MSU Researches Efficient Crop Irrigation Strategies

BONNIE A. COBLENTZ

STARKVILLE, MISSISSIPPI

 Knowing when and how to irrigate are questions every grower with the ability to water their farmland on demand face each year.

Irrigation costs per acre are among the highest inputs growers face. In a state with the capacity both for extreme drought and high temperatures as well as prolonged rainy periods, the question of whether or not to irrigate is very important.

Scientists with the Mississippi State University Extension Service and the Mississippi Agricultural and Forestry Experiment Station annually dedicate significant resources addressing these questions as they pertain to the state’s primary row crops.

In Mississippi, about 50% of the state’s agricultural farmland is irrigated. The majority uses furrow irrigation, where water is released from flexible pipe laid along a field edge and allowed to run down furrows to the low end of the field. The remaining irrigated acres primarily use overhead irrigation, where water is sprayed from an arm of sprinklers that move across a field.

Drew Gholson, Extension irrigation specialist, has gathered data from a three-year study of furrow irrigation spacing. Dave Spencer, an Extension pivot irrigation specialist and MAFES researcher, has two years of research on the timing of pivot irrigations.

Gholson is coordinator of the National Center for Alluvial Aquifer Research and works from MSU’s Delta Research and Extension Center in Stoneville. There, Gholson and associates tested crop harvest yields in a field where water was run down furrows at varying distances apart.

“With any type of irrigation, you have to try to get the timing right,” Gholson said. “You can have oversaturation issues where the soil stays too wet too often, and that hurts our yield.

“But if you wait too long, some soils crack too much and take too long to regain an appropriate moisture level,” he said.

In his study, Gholson measured the yield results when water was flowed down every furrow, every other furrow, every fourth furrow, or every eighth furrow.

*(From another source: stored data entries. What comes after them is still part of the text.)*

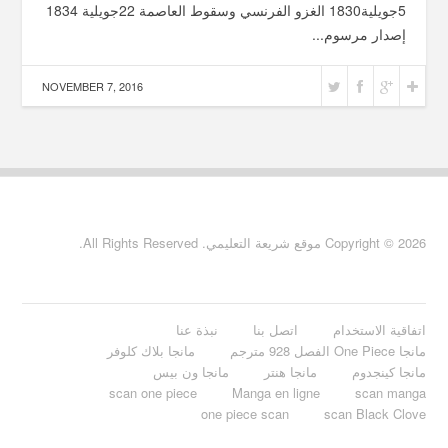
5جويلية1830 الغزو الفرنسي وسقوط العاصمة 22جويلية 1834
إصدار مرسوم...
NOVEMBER 7, 2016
Copyright © 2026 موقع شريعة التعليمي. All Rights Reserved.
اتفاقية الاستخدام
اتصل بنا
نبذة عنا
مانجا One Piece الفصل 928 مترجم
مانجا بلاك كلوفر
مانجا كينجدوم
مانجا هنتر
مانجا ون بيس
scan one piece
Manga en ligne
scan manga
one piece scan
scan Black Clove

Spacing between irrigated furrows ranged from just over 3 feet to just under 27 feet.

“We applied the same amount of water to the field regardless of how many furrows were skipped,” Gholson said. “We’re not putting out less water but distributing it differently across the same area.”

They used soil moisture sensors to track the movement of water across the heavy clay soils at the research station in Stoneville.

“What we found was that in these cracking clay soils, water flows down to the bottom of the wide cracks first, then spreads laterally and finally rises up to the soil surface,” Gholson said. “Even when we only sent water down one furrow out of eight, the water moved laterally from each irrigated furrow and met in the middle within an hour.”

This finding is important because with the heavy clay soils found across much of the Delta, furrow irrigation typically leads to a saturated soil profile. Rain soon afterwards leaves the soils saturated for a prolonged period, which is harmful to crops grown on that soil.

“We’re trying to figure out how to spread the water across the field and not have a saturated soil profile after furrow irrigation,” he said.

Their study found higher corn yields at the high end of the field when using the 27-foot spacing than when using narrower spacings. At the low end of the field, yield was not statistically different among the four spacings tested.

“Besides the opportunity to improve yield, widening the spacing of irrigated furrows has the potential to pump less water and conserve the Delta’s groundwater resources,” Gholson said.

Spencer conducted his research on overhead, pivot irrigation at the MSU Black Belt Branch Experiment Station in Brooksville and at the Delta Research and Extension Center.

He investigated what soil moisture threshold should be used to initiate overhead irrigation.

“The results indicate that overhead irrigation events should be started at a wetter soil moisture than is recommended for furrow irrigation,” Spencer said. “The reason for the difference between overhead and furrow irrigation thresholds is the amount of water each delivery system supplies.”

Furrow irrigation systems can apply 3 inches of water very quickly to a field, while overhead systems tend to apply much less water in the same amount of time.

“With furrow irrigation, we are balancing letting the soil get too wet or too dry, while with overhead irrigation, we try to keep the soil moisture in the optimum range,” he said.

Spencer said management of each irrigation delivery system should be approached differently.

“Furrow irrigating too soon can risk prolonged periods of saturation,” Spencer said. “Conversely, it is harder to saturate the soil profile with pivot irrigation, but it is a lot easier to fall behind and experience drought stress.

“When we overhead irrigate correctly, we’re staying the majority of our time in that sweet spot with the right amount of water and air in the soil,” he said.